+++ ENTRIES PROVIDED

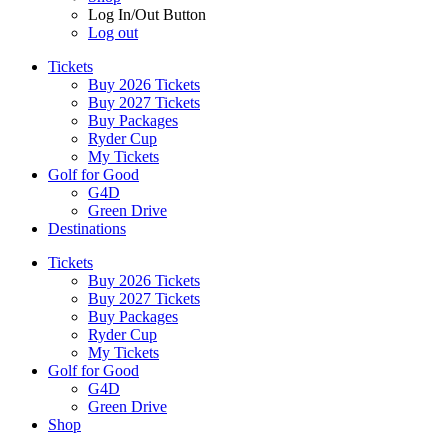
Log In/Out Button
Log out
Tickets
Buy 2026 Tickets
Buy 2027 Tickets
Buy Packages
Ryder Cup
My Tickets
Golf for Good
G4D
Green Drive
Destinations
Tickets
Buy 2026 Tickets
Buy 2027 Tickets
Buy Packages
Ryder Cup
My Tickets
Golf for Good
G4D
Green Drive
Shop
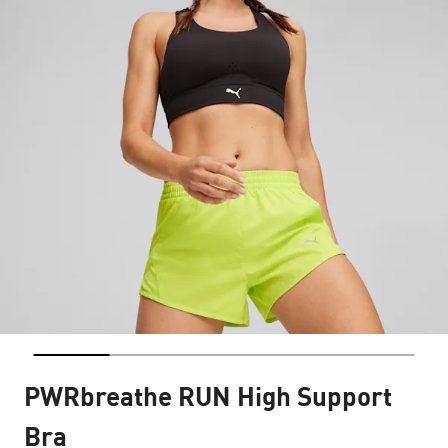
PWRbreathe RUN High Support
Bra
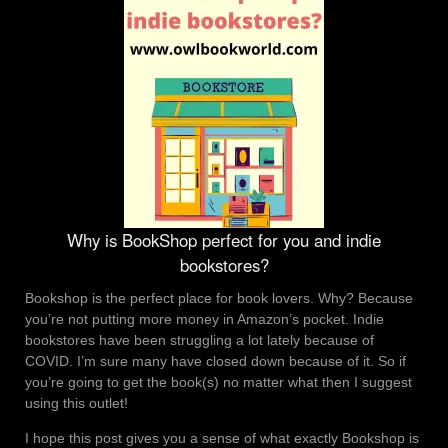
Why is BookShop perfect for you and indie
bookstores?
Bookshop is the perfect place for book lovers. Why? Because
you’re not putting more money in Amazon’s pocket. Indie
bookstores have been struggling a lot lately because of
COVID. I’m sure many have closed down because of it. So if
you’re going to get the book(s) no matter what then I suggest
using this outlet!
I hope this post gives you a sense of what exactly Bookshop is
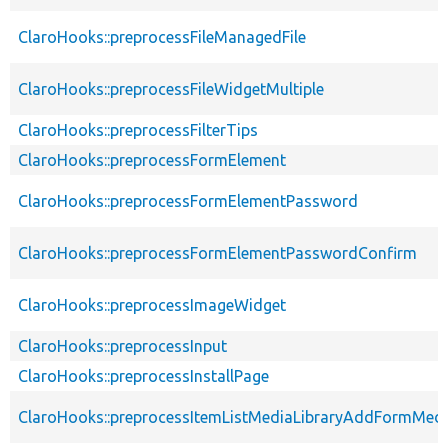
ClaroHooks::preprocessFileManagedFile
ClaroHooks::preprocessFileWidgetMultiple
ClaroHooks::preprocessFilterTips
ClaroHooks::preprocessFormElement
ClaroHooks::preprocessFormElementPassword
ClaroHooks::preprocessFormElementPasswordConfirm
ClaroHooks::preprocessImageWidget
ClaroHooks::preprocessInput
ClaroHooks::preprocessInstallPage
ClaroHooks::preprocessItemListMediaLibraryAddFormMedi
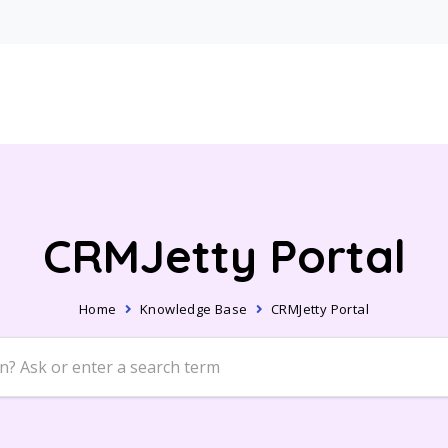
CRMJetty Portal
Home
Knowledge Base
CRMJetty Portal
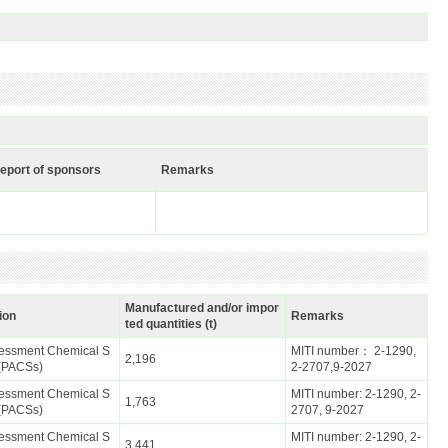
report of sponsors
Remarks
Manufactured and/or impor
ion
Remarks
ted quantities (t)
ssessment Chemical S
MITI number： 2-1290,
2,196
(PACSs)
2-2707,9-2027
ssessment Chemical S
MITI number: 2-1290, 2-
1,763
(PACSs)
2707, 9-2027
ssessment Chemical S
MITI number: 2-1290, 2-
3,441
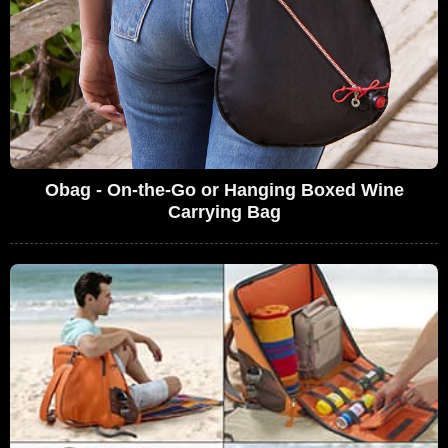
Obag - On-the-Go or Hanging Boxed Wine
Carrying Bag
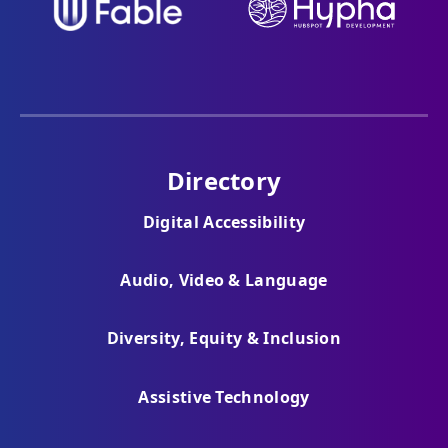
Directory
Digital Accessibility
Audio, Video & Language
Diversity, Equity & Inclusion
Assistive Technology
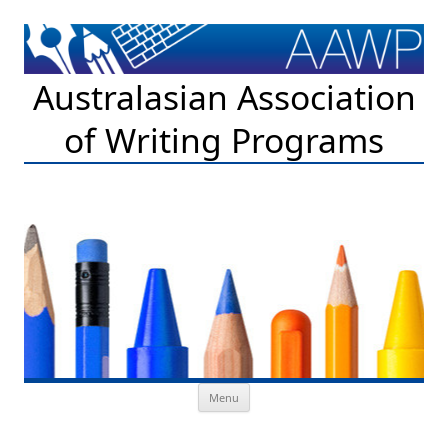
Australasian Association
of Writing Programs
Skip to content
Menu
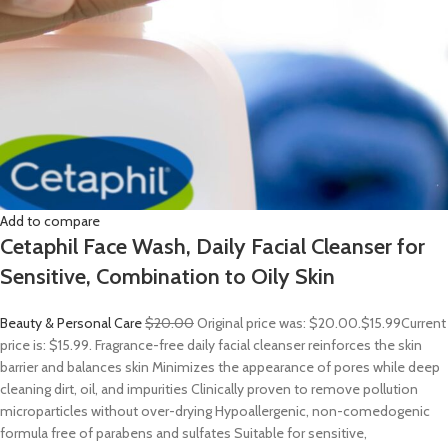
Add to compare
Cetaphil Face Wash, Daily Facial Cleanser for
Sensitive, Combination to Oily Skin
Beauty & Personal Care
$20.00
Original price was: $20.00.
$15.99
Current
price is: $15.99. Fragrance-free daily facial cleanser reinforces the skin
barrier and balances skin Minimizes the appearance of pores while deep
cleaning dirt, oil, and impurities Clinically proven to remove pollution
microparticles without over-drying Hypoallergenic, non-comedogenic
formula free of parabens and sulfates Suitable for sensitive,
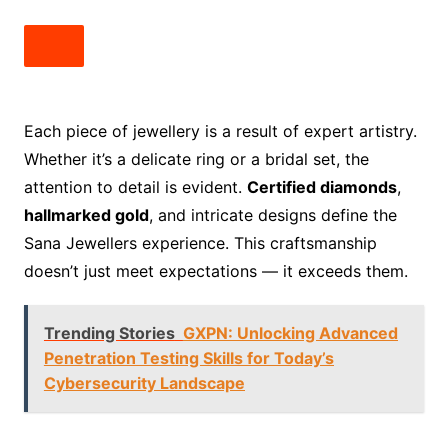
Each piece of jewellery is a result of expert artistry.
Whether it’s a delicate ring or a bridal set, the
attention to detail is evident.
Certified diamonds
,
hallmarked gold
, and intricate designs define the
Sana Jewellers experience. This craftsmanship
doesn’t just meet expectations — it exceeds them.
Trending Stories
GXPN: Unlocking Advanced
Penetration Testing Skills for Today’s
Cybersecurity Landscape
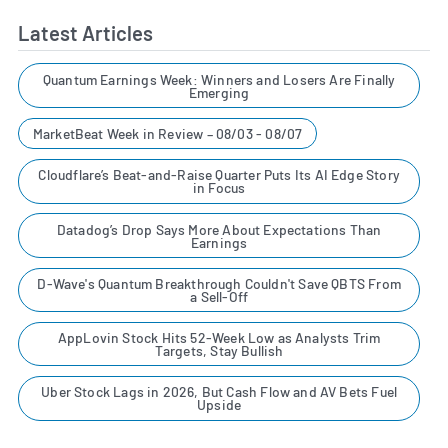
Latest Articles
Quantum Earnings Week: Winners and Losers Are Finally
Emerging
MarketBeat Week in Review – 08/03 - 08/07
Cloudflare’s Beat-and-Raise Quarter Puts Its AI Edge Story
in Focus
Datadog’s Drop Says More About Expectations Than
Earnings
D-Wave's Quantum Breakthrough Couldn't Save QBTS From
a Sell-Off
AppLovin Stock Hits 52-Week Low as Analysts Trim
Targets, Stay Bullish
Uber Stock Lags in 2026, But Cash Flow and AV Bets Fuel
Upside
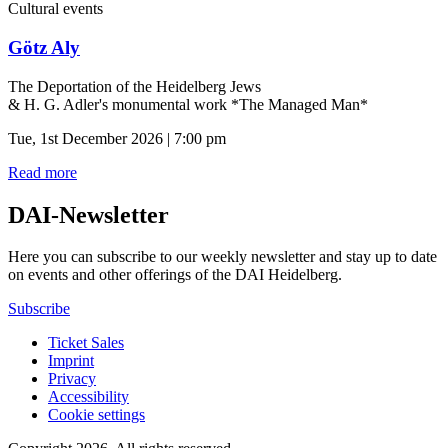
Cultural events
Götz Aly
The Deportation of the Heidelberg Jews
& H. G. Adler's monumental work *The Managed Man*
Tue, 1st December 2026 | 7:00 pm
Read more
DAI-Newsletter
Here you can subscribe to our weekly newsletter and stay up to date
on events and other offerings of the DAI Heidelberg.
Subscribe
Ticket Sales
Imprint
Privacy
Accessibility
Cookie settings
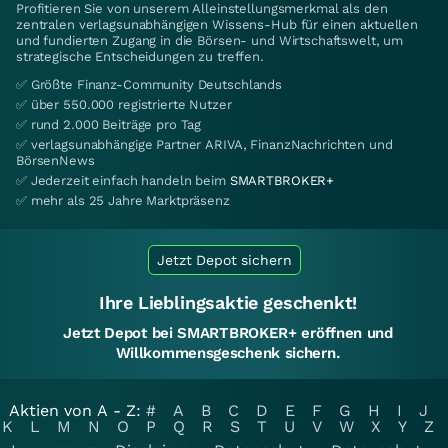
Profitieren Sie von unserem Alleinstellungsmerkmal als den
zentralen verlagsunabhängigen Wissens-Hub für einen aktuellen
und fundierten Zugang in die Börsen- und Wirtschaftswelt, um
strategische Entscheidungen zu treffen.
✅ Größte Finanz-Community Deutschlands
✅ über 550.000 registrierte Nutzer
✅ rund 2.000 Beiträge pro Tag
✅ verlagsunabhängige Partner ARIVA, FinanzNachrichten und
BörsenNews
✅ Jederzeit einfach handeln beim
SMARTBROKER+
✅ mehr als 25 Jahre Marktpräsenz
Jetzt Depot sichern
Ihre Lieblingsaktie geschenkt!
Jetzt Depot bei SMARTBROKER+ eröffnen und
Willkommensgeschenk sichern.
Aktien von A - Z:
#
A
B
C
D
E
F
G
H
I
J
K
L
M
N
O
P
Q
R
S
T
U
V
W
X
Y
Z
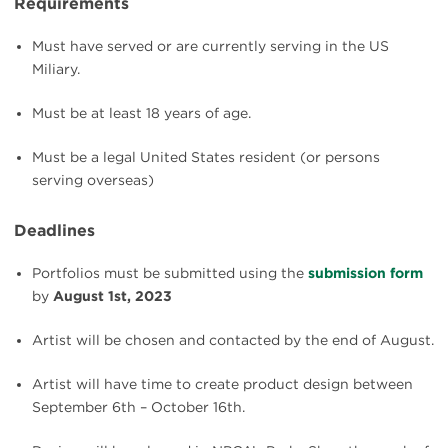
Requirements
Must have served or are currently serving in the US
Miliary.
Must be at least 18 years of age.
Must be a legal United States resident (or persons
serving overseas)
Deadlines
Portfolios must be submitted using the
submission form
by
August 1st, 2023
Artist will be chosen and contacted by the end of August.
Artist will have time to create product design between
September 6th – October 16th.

++++++

**PROBLEM TO WORK ON**
A word-for-word copy of the records is required. Leave out every picture.

**OUTPUT FOR THIS TASK**
Log In/Out Button
Log out
Tickets
Buy 2026 Tickets
Buy 2027 Tickets
Buy Packages
Ryder Cup
My Tickets
Golf for Good
G4D
Green Drive
Destinations
Tickets
Buy 2026 Tickets
Buy 2027 Tickets
Buy Packages
Ryder Cup
My Tickets
Golf for Good
G4D
Green Drive
Shop
PWRbreathe RUN High Support
Bra
Why is BookShop perfect for you and indie
bookstores?
Bookshop is the perfect place for book lovers. Why? Because
you’re not putting more money in Amazon’s pocket. Indie
bookstores have been struggling a lot lately because of
COVID. I’m sure many have closed down because of it. So if
you’re going to get the book(s) no matter what then I suggest
using this outlet!
I hope this post gives you a sense of what exactly Bookshop is
ClaroHooks::preprocessFileManagedFile
ClaroHooks::preprocessFileWidgetMultiple
ClaroHooks::preprocessFilterTips
ClaroHooks::preprocessFormElement
ClaroHooks::preprocessFormElementPassword
ClaroHooks::preprocessFormElementPasswordConfirm
ClaroHooks::preprocessImageWidget
ClaroHooks::preprocessInput
ClaroHooks::preprocessInstallPage
ClaroHooks::preprocessItemListMediaLibraryAddFormMedi
CRMJetty Portal
Home
Knowledge Base
CRMJetty Portal
report of sponsors
Remarks
Manufactured and/or impor
ion
Remarks
ted quantities (t)
ssessment Chemical S
MITI number： 2-1290,
2,196
(PACSs)
2-2707,9-2027
ssessment Chemical S
MITI number: 2-1290, 2-
1,763
(PACSs)
2707, 9-2027
ssessment Chemical S
MITI number: 2-1290, 2-
3,441
Obag - On-the-Go or Hanging Boxed Wine
Carrying Bag
Directory
Digital Accessibility
Audio, Video & Language
Diversity, Equity & Inclusion
Assistive Technology
Australasian Association
of Writing Programs
Skip to content
Menu
Add to compare
Cetaphil Face Wash, Daily Facial Cleanser for
Sensitive, Combination to Oily Skin
Beauty & Personal Care
$20.00
Original price was: $20.00.
$15.99
Current
price is: $15.99. Fragrance-free daily facial cleanser reinforces the skin
barrier and balances skin Minimizes the appearance of pores while deep
cleaning dirt, oil, and impurities Clinically proven to remove pollution
microparticles without over-drying Hypoallergenic, non-comedogenic
formula free of parabens and sulfates Suitable for sensitive,
Each piece of jewellery is a result of expert artistry.
Whether it’s a delicate ring or a bridal set, the
attention to detail is evident.
Certified diamonds
,
hallmarked gold
, and intricate designs define the
Sana Jewellers experience. This craftsmanship
doesn’t just meet expectations — it exceeds them.
Trending Stories
GXPN: Unlocking Advanced
Penetration Testing Skills for Today’s
Cybersecurity Landscape
Latest Articles
Quantum Earnings Week: Winners and Losers Are Finally
Emerging
MarketBeat Week in Review – 08/03 - 08/07
Cloudflare’s Beat-and-Raise Quarter Puts Its AI Edge Story
in Focus
Datadog’s Drop Says More About Expectations Than
Earnings
D-Wave's Quantum Breakthrough Couldn't Save QBTS From
a Sell-Off
AppLovin Stock Hits 52-Week Low as Analysts Trim
Targets, Stay Bullish
Uber Stock Lags in 2026, But Cash Flow and AV Bets Fuel
Upside
Cultural events
Götz Aly
The Deportation of the Heidelberg Jews
& H. G. Adler's monumental work *The Managed Man*
Tue, 1st December 2026 | 7:00 pm
Read more
DAI-Newsletter
Here you can subscribe to our weekly newsletter and stay up to date
on events and other offerings of the DAI Heidelberg.
Subscribe
Ticket Sales
Imprint
Privacy
Accessibility
Cookie settings
Profitieren Sie von unserem Alleinstellungsmerkmal als den
zentralen verlagsunabhängigen Wissens-Hub für einen aktuellen
und fundierten Zugang in die Börsen- und Wirtschaftswelt, um
strategische Entscheidungen zu treffen.
✅ Größte Finanz-Community Deutschlands
✅ über 550.000 registrierte Nutzer
✅ rund 2.000 Beiträge pro Tag
✅ verlagsunabhängige Partner ARIVA, FinanzNachrichten und
BörsenNews
✅ Jederzeit einfach handeln beim
SMARTBROKER+
✅ mehr als 25 Jahre Marktpräsenz
Jetzt Depot sichern
Ihre Lieblingsaktie geschenkt!
Jetzt Depot bei SMARTBROKER+ eröffnen und
Willkommensgeschenk sichern.
Aktien von A - Z:
#
A
B
C
D
E
F
G
H
I
J
K
L
M
N
O
P
Q
R
S
T
U
V
W
X
Y
Z
Requirements
Must have served or are currently serving in the US
Miliary.
Must be at least 18 years of age.
Must be a legal United States resident (or persons
serving overseas)
Deadlines
Portfolios must be submitted using the
submission form
by
August 1st, 2023
Artist will be chosen and contacted by the end of August.
Artist will have time to create product design between
September 6th – October 16th.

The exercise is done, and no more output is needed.